Premier Guitar features affiliate links to help support our content. We may earn a commission on any affiliated purchases.

Wizard of Odd: 1960s Zerosette JG SAD 2

How do you say “flower power” in Italian?

Let’s say you’re the owner of a music store in the 1960s, and you want to attract customers with some sort of advertisement or gimmick. What kind of sign would you hang? Or better yet, what instrument would you display in the front window? Well folks, Photo 1 shows the ideal item for that purpose—the perfect symbol for a guitar-playing public in the late ’60s. Flower power, baby!

Okay, rewind 50 years: There actually was a music store in Oregon that displayed this very guitar in the window. This must have been the storeowner’s prized possession, because after the shop closed, the guitar basically became a closet queen—a time capsule from an era when electric guitars ruled and psychedelic imagery was all the rage.

This particularly flashy “JG” guitar was built by the Zerosette company in Italy.
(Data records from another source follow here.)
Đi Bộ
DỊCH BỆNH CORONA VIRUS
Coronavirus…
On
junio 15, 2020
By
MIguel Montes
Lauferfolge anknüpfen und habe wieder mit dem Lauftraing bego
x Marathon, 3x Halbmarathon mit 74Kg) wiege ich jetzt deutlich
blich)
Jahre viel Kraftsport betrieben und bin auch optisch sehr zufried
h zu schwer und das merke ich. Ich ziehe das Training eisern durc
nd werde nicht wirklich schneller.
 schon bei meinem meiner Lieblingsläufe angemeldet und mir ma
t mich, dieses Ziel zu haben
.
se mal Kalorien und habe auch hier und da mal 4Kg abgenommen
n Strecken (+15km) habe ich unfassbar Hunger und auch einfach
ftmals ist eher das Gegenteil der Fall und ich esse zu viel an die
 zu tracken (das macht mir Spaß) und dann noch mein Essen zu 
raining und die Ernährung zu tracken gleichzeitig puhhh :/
Zerosette began as a maker of very fine accordions, but like other instrument manufacturers of the time, the company was soon producing some truly interesting guitars. Many of the Italian guitar makers applied what they knew about accordions to guitar production, so we often see lots of plastic, pearloid, push buttons, and other oddball parts that were unique to their crazy guitar models.

These psychedelic Zerosette guitars are exceedingly rare, and in the many years I’ve been chasing down interesting guitars, this is the only one I’ve seen in person.
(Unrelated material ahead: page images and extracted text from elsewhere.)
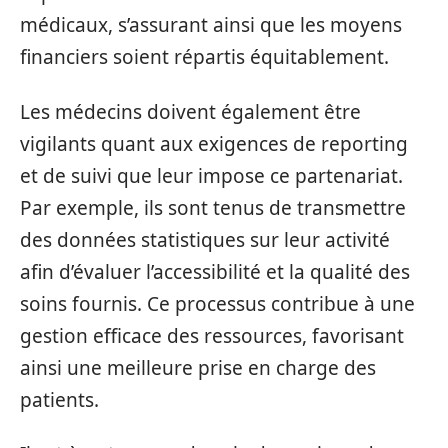
médicaux, s’assurant ainsi que les moyens
financiers soient répartis équitablement.
Les médecins doivent également être
vigilants quant aux exigences de reporting
et de suivi que leur impose ce partenariat.
Par exemple, ils sont tenus de transmettre
des données statistiques sur leur activité
afin d’évaluer l’accessibilité et la qualité des
soins fournis. Ce processus contribue à une
gestion efficace des ressources, favorisant
ainsi une meilleure prise en charge des
patients.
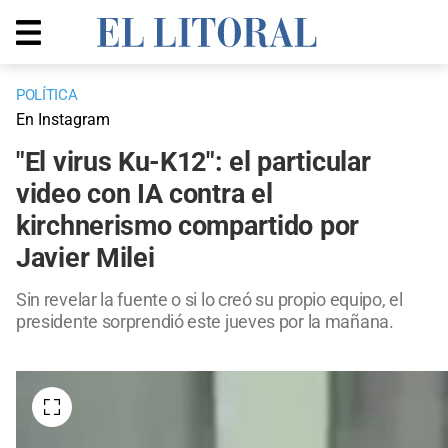
POLÍTICA
En Instagram
"El virus Ku-K12": el particular
video con IA contra el
kirchnerismo compartido por
Javier Milei
Sin revelar la fuente o si lo creó su propio equipo, el
presidente sorprendió este jueves por la mañana.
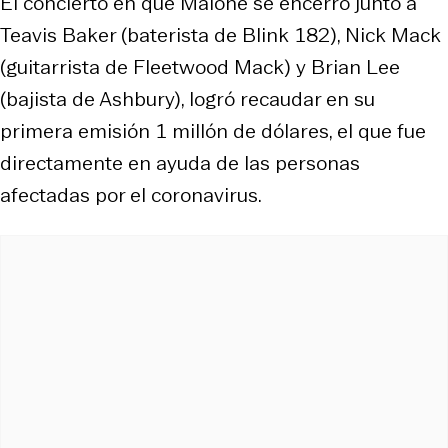
El concierto en que Malone se encerró junto a
Teavis Baker (baterista de Blink 182), Nick Mack
(guitarrista de Fleetwood Mack) y Brian Lee
(bajista de Ashbury), logró recaudar en su
primera emisión 1 millón de dólares, el que fue
directamente en ayuda de las personas
afectadas por el coronavirus.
In Europe, Zerosette guitars typically carried a few different brand names, including JG, Juliett (both derived from the company president’s name, Julio Giulietti), and Rayhorn. Stateside, the Hershman Musical Instrument Company in New York and the Sano Company in New Jersey primarily imported Zerosette guitars. Hershman used the Goya brand name and featured the awesome Rangemaster guitars with split-pickup designs. Sano, which seemed to import mostly hollowbody guitars, used its own name, as well as the Contessa brand on amps they built for Hohner. And as usual for the era, many Zerosette guitars were simply imported without any brand names or indication where they came from.

The model number for this one is called SAD 2, which I seriously think stands for pSychADelic! Aesthetically beautiful in just about every way, the guitar resembles a work of art and its finish is just gonzo. Speaking of the finish, it consists of a totally mod patchwork fabric that was stretched across the body and then lacquered over (Photo 2). While I was perusing a 1968 Goya catalog, I found a hollowbody Rangemaster 1092P, complete with split-coil pickups, that featured some unique “psychedelic style” finish options. It listed at $475 with case. Apparently there were three different patterned-cloth options that could be applied under the high-gloss finish. It was listed as the world’s “first psychedelic guitar.”

If you had a truly psychedelic guitar, who would best exemplify the definition of a psychedelic guitarist? Jimi Hendrix, of course! Yes, there is a famous photo of Jimi playing a paisley Goya Rangemaster 1092P. (You can see this in Jimi Hendrix: Electric Gypsy, a richly illustrated 780-page book by Harry Shapiro and Caesar Glebbeek.) Zerosette was also the maker of that Goya guitar, and this SAD 2 is the sister of that more famous Hendrix version.

These psychedelic Zerosette guitars are exceedingly rare, and in the many years I’ve been chasing down interesting guitars, this is the only one I’ve seen in person. I often feel that such vintage guitars work as a form of art, truly representative of the times and sensibilities of their era. I mean, just when you think you’ve seen it all, can you imagine coming across this guitar hanging in a small music store’s front window?